After being captured in Pakistan in March 2003, Khan said he told his interrogators everything he knew. But the more he cooperated, the more he was tortured, he testified, according to the Times.
Since the truth got him nowhere, Khan told the eight-member jury, he began fabricating stories that made the pain go away. He described near-drowning experiences during waterboarding, being chained in positions that made it impossible to fall asleep, and acts of sexual abuse, all in US custody. And when Khan refused to eat during a hunger strike, the CIA inserted pureed food through his rectum, a practice that made national headlines when revealed in 2014.

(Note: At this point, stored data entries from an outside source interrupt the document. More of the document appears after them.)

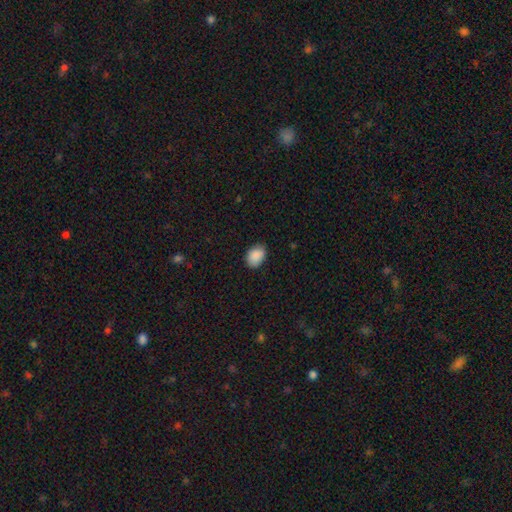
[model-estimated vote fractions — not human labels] Smooth or featured? Predicted: smooth (p=0.89). How rounded? Predicted: in between (p=0.77). Merging? Predicted: none (p=0.80).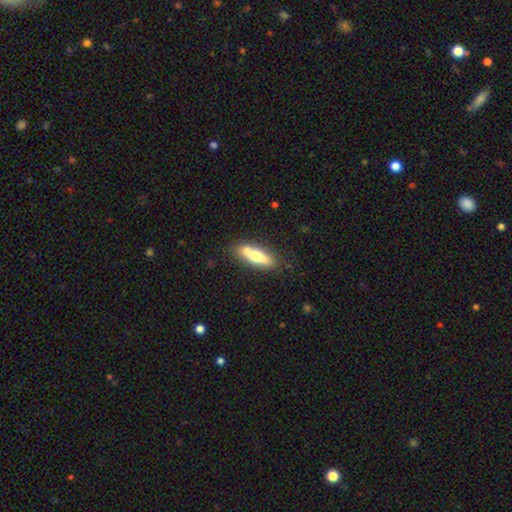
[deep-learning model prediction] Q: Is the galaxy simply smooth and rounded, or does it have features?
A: smooth — 54%.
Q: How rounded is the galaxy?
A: cigar-shaped — 55%.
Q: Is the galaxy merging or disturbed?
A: none — 74%.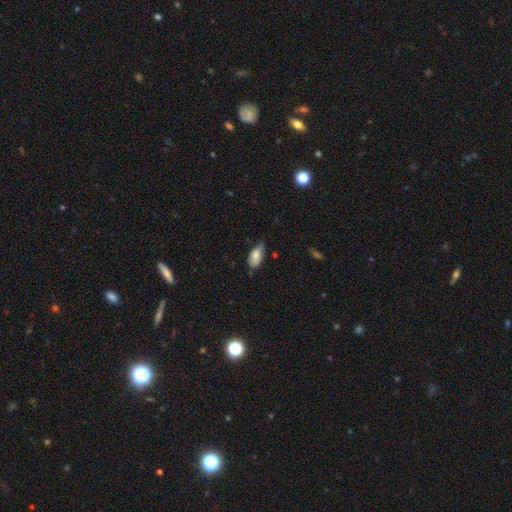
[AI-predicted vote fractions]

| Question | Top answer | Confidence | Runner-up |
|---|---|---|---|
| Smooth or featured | smooth | 76% | featured or disk (17%) |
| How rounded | in between | 91% | cigar-shaped (6%) |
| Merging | none | 54% | minor disturbance (37%) |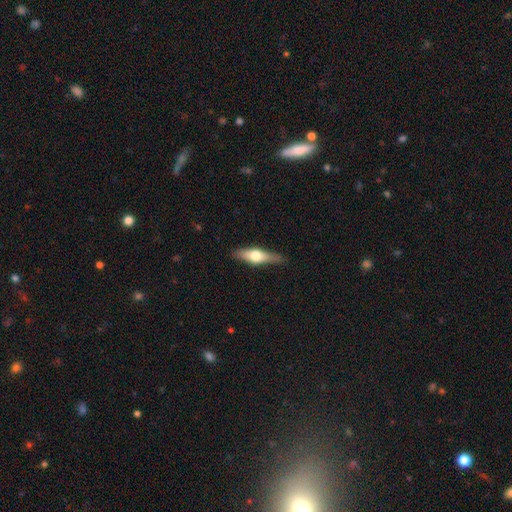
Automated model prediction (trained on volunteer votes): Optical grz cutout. It shows a featured or disk galaxy (48%). Merging: none (80%).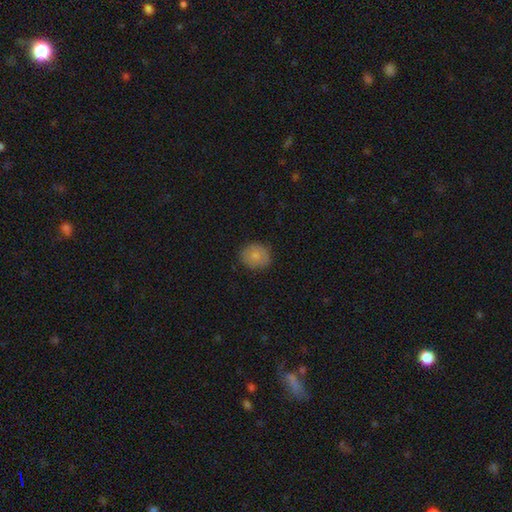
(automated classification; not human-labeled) Q: Smooth or featured?
A: smooth (77%); runner-up: featured or disk (15%)
Q: How rounded?
A: round (76%); runner-up: in between (23%)
Q: Merging?
A: none (83%); runner-up: minor disturbance (14%)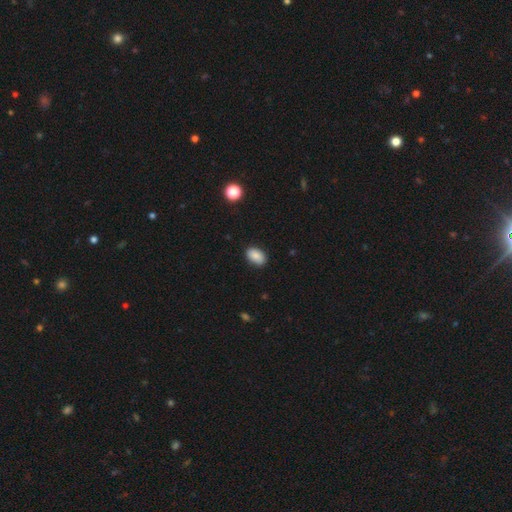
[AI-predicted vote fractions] A smooth galaxy with no disk features (86%) that is in between round and cigar-shaped (89%). Merging: none (87%).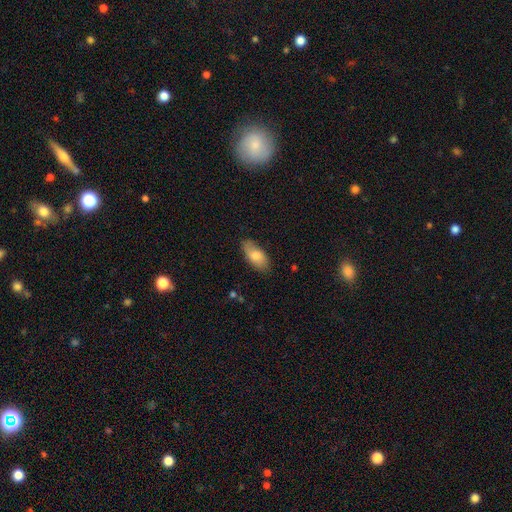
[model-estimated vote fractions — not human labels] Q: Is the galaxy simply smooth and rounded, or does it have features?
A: smooth — 76%.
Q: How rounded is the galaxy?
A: in between — 90%.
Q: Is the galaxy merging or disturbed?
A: none — 77%.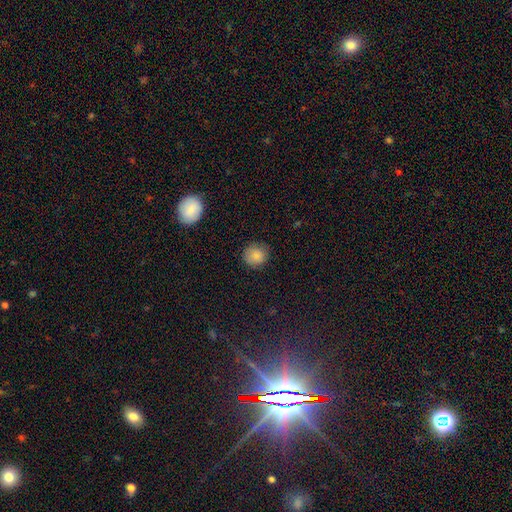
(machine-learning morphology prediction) Smooth or featured? Predicted: smooth (p=0.85). How rounded? Predicted: round (p=0.90). Merging? Predicted: none (p=0.85).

Khan’s lawyer, Maj. Michael J. Lyness, called the treatment of his client “heinous and vile acts of torture,” and compared Khan’s treatment to that in some of the worst prisons around the world.
Khan pleaded guilty to acts of terrorism in February 2012. Last week’s hearing before the military jury was solely for sentencing, a hearing postponed for nearly a decade while Khan worked as a government informant.
The jury sentenced Khan to 26 years, the lowest sentence available, which includes time served since his 2012 guilty plea. However, jurors were not told that Khan had already cut a deal with prosecutors before the hearing that could see him freed as soon as this February or in 2025 at the latest, the Times reported.
The letter, signed by all but one juror, made clear that the panel believed Khan should be granted clemency, given the torture he endured and his cooperation with the United States.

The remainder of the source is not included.